Females Undertreated For Vascular Disease By Vascular Quality Initiative Analysis
Katharine L. McGinigle1, Sydney E. Browder, BS1, Sherene Shalhub, MD MPH2, Linda M. Harris, MD3, Samantha D. Minc, MD MPH4.
1University of North Carolina, Chapel Hill, NC, USA, 2University of Washington, Seattle, WA, USA, 3University of Buffalo, Buffalo, NY, USA, 4West Virginia University, Morgantown, WV, USA.
Objective:
The first annual Women's Vascular Summit highlighted the knowledge gaps in how females present with vascular diseases and how interventions and outcomes may be impacted by sex. In general, compared to males, females tend to have atypical symptoms and present later, which makes accurate prevalence measurements difficult. We aim to compare the proportion of operations performed for abdominal aortic aneurysms (AAA), cerebrovascular disease (CVD), and peripheral arterial disease (PAD) by sex.
Methods:
Prevalence of AAA, CVD, and PAD was obtained from the National Institute of Health and the Agency for Healthcare Research and Quality data.
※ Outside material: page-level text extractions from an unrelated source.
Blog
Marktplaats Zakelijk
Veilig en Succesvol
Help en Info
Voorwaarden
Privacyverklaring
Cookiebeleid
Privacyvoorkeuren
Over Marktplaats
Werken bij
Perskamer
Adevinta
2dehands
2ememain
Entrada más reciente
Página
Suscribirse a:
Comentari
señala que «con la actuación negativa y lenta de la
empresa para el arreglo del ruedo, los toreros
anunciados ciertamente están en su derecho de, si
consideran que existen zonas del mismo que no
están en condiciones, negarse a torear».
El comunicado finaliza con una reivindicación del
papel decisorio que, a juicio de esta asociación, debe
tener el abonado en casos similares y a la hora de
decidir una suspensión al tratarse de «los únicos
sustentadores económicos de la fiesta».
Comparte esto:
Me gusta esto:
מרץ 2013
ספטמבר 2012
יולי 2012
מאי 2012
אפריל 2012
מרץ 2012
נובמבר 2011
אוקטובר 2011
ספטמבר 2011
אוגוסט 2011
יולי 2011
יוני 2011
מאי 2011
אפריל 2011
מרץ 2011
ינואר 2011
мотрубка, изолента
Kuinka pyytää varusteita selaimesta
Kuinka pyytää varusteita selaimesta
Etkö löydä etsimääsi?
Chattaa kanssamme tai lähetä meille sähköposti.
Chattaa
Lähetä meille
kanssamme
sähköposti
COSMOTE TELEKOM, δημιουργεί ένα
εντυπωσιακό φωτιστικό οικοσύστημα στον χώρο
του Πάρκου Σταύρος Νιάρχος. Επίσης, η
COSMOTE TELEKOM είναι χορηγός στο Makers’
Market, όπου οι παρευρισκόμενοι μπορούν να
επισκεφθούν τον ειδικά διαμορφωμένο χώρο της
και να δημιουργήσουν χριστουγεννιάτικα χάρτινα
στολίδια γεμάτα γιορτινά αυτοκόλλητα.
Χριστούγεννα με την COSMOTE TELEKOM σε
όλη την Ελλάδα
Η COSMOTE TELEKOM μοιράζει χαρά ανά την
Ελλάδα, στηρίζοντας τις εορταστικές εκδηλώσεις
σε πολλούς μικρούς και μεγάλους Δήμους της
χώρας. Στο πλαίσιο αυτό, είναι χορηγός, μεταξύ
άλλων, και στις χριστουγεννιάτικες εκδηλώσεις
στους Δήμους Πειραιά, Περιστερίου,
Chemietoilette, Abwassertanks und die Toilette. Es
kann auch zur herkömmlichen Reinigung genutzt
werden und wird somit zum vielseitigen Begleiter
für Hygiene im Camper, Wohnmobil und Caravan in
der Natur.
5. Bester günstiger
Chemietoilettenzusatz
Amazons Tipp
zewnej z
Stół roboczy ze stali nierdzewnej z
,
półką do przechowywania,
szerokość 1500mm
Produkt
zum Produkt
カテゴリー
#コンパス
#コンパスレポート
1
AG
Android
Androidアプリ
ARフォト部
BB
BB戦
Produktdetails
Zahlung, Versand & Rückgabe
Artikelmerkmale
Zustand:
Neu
Procedural data for 6 vascular operations were obtained from the Vascular Quality Initiative (VQI) for the period of 2014-2019: open AAA repair, endovascular AAA repair (EVAR), carotid endarterectomy and stenting, infrainguinal bypass, and endovascular peripheral arterial intervention. The proportion of females and males undergoing each operation were compared using student t-tests. Age, race, and comorbidities were compared using chi-square tests. Finally, the expected treatment rates were calculated from prevalence data, and compared to actual treatment rates.
Results:
Over the last 5 years, a total of 345,873 procedures were performed with females accounting for 36% of all procedures. There were no differences in comorbidities between sexes; however, females were slightly older than males (mean age 69.9 ± 11.2 vs. 69.1 ± 10.3 years, P<0.001) at the time of the procedure. Females were significantly less likely to undergo any of these 6 procedures compared to males
(P<0.001). Based on estimated disease prevalence, females undergo fewer interventions for AAA, carotid stenosis, and PAD than expected compared to males (Table 1).
Conclusions:
Females do not get treated for AAA, carotid stenosis, and, especially, PAD at the expected rate based on disease prevalence. A broader understanding of current vascular practices and sex-specific disease presentation and management are required to explore ways of addressing the sex-disparity in vascular disease care.